On Fri, Jul 24, 2015 at 1:00 PM, Simon Riggs <simon@2ndquadrant.com> wrote: > It depends on the exact design we use to get that. Certainly we do not want > them if they cause a significant performance regression.
Yeah. I think the performance worries expressed so far are:
- Currently, if you see an XID that is between the XMIN and XMAX of the snapshot, you hit CLOG only on first access. After that, the tuple is hinted. With this approach, the hint bit doesn't avoid needing to hit CLOG anymore, because it's not enough to know whether or not the tuple committed; you have to know the CSN at which it committed, which means you have to look that up in CLOG (or whatever SLRU stores this data). Heikki mentioned adding some caching to ameliorate this problem, but it sounds like he was worried that the impact might still be significant.
This seems like the heart of the problem. Changing a snapshot from a list of xids into one number is easy. Making XidInMVCCSnapshot() work is the hard part because there needs to be a translation/lookup from CSN to determine if it contains the xid.
That turns CSN into a reference to a cached snapshot, or a reference by which a snapshot can be derived on demand.

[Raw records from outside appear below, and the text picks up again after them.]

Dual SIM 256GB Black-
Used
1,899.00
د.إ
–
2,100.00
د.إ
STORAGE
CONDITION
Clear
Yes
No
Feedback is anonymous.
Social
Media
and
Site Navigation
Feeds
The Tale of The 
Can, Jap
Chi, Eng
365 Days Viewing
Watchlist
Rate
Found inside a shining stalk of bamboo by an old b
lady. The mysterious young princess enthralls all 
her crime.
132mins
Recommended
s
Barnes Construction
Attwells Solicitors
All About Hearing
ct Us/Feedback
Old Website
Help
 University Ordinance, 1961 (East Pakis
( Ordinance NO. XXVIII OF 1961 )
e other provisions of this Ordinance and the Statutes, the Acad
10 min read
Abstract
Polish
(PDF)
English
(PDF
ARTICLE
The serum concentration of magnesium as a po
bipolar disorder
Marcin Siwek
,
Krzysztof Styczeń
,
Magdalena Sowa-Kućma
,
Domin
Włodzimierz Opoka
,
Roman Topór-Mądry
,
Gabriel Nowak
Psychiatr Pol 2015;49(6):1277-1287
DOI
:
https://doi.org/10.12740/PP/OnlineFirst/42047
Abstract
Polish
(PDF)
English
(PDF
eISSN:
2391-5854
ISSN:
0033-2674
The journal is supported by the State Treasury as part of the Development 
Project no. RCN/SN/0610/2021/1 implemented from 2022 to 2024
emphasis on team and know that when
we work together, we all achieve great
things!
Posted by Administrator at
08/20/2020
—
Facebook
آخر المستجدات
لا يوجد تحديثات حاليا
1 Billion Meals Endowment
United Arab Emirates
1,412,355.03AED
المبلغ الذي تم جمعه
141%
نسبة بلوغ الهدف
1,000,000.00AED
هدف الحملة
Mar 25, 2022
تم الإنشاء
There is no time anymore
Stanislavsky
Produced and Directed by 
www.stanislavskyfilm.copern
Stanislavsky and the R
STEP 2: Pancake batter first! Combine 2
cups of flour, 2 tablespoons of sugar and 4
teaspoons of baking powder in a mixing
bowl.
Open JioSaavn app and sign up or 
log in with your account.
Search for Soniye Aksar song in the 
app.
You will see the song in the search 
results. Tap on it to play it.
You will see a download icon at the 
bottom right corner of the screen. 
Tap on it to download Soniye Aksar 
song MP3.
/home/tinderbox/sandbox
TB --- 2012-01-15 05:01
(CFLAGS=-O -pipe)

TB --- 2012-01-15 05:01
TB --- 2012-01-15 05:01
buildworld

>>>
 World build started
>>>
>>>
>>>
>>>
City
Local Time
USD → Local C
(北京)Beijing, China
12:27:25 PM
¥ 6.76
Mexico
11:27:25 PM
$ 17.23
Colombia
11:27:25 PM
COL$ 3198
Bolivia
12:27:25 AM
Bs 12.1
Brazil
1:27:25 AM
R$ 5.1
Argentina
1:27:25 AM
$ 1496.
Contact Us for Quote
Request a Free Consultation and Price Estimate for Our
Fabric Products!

- Mixing synchronous_commit=on and synchronous_commit=off won't work as well, because if the LSN ordering of commit records matches the order in which transactions become visible, then an async-commit transaction can't become visible before a later sync-commit transaction. I expect we might just decide we can live with this, but it's worth discussing in case people feel otherwise.
Using the Commit LSN as CSN seems interesting, but it is not the only choice.
Commit LSN is not the precise order in which commits become visible because of the race condition between marking commit in WAL and marking commit in clog. That problem is accentuated by mixing async and sync, but that is not the only source of racing.